Le comiche e il conduttore sul palco, dunque, non perdono battuta per spezzare una lancia in favore delle professioniste della comicità. «Le donne non fanno ridere - afferma con decisione Aurora Camilli -sono arrivate a Trento come un esercito di Valchirie, pronte ad asfaltarvi di risate!».

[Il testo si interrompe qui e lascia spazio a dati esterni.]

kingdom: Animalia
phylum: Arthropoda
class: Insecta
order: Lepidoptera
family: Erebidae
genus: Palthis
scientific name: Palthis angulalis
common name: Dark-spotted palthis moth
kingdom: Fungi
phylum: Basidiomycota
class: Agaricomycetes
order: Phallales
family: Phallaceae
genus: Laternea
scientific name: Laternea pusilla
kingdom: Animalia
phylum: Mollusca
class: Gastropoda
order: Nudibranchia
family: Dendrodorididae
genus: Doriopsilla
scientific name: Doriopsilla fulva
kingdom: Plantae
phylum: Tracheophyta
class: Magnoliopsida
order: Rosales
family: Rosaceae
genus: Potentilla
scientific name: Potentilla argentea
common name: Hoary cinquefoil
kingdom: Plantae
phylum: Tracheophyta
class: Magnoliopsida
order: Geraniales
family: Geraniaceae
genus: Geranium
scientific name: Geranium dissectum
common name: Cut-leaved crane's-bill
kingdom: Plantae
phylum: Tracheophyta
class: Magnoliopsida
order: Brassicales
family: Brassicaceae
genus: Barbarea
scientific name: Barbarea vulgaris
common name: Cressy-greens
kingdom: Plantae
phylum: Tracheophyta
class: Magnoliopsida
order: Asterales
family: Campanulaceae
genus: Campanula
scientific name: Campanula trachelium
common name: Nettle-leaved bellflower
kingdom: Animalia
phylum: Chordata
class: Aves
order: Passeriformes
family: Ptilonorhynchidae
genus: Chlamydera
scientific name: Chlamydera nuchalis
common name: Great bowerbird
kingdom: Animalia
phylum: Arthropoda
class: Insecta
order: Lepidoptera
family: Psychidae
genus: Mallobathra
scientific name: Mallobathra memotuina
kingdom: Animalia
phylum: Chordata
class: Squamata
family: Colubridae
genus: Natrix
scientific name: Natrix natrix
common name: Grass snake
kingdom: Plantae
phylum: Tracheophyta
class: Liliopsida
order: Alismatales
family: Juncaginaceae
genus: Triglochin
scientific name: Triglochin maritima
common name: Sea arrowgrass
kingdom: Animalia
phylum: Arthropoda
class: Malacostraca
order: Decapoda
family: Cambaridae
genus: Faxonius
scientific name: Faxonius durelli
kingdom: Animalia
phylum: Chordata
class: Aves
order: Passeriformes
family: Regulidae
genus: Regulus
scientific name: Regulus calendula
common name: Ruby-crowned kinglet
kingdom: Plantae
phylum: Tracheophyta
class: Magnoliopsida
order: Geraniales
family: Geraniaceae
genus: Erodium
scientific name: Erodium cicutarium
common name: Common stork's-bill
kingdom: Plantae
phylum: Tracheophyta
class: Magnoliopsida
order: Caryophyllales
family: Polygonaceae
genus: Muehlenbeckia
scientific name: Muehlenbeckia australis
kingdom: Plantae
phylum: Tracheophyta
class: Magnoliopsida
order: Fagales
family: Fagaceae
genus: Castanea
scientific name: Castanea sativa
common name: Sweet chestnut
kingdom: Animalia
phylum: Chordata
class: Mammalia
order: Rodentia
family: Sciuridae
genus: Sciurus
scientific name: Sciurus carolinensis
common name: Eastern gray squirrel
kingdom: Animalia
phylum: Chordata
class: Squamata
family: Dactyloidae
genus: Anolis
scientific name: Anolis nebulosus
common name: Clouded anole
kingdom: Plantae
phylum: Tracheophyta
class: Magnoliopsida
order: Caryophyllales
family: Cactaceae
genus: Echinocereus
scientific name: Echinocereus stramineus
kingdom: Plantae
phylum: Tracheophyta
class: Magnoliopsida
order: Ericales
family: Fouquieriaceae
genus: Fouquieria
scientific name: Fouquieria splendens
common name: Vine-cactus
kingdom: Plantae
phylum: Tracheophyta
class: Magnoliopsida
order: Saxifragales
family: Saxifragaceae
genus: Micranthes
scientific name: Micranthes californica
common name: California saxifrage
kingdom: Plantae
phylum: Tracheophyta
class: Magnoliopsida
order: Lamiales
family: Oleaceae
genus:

Secondo Camilli, viviamo in un Paese che, anche nell’ambito della comicità, sottostima il valore delle donne. «Diciamolo - aggiunge Camilli - gli uomini fanno più ridere è una frase che sentiamo spesso ripetere. Questo pregiudizio è confermato dalla scarsità delle quote rosa nei programmi comici televisivi e nelle serate live di Stand-up comedy. E invece eccoci, siamo tante e siamo brave».
Retaggio in esaurimento
Paniati ritiene che per anni si sia erroneamente pensato che le donne facessero fatica a far ridere. Tuttavia, il fatto che le comiche donne stiano moltiplicandosi è un dato di fatto. «È una tendenza in aumento - spiega Paniati -, grazie all’impegno, alla professionalità e alla bravura delle nuove leve. Fino a che arriverà il giorno, che secondo me già arrivato da un po’, in cui sarà solo il palco e non i pregiudizi desueti a decidere chi sa far ridere e chi no».
Luoghi comuni divertenti
E così Corinna Grandi sbugiarda il luogo comune dell’incapacità comica delle donne: «Le donne non fanno ridere? Sì sì, ne ho sentito parlare. Beh, è innegabile, considerato che qui una volta era tutta campagna e tempo permettendo. Perché - si sa - rosso di sera bel tempo di spera. Senza considerare, poi, che la mamma è sempre la mamma, che di mamma ce ne è una sola, e che - pure - sono tutte belle le mamme del mondo. Poi, certo, il nero sfina, del maiale non si butta via niente e non ci sono più le mezze stagioni. Soprattutto, ci tengo a lasciare una riflessione importante, perché Venezia è bella ma non ci vivrei, io che sono di Sondrio. Però consiglio a tutti di farci un giro e poi magari di rivalutare Venezia. Ciò detto, se non ci vediamo più, Buon Natale a te e a famiglia!».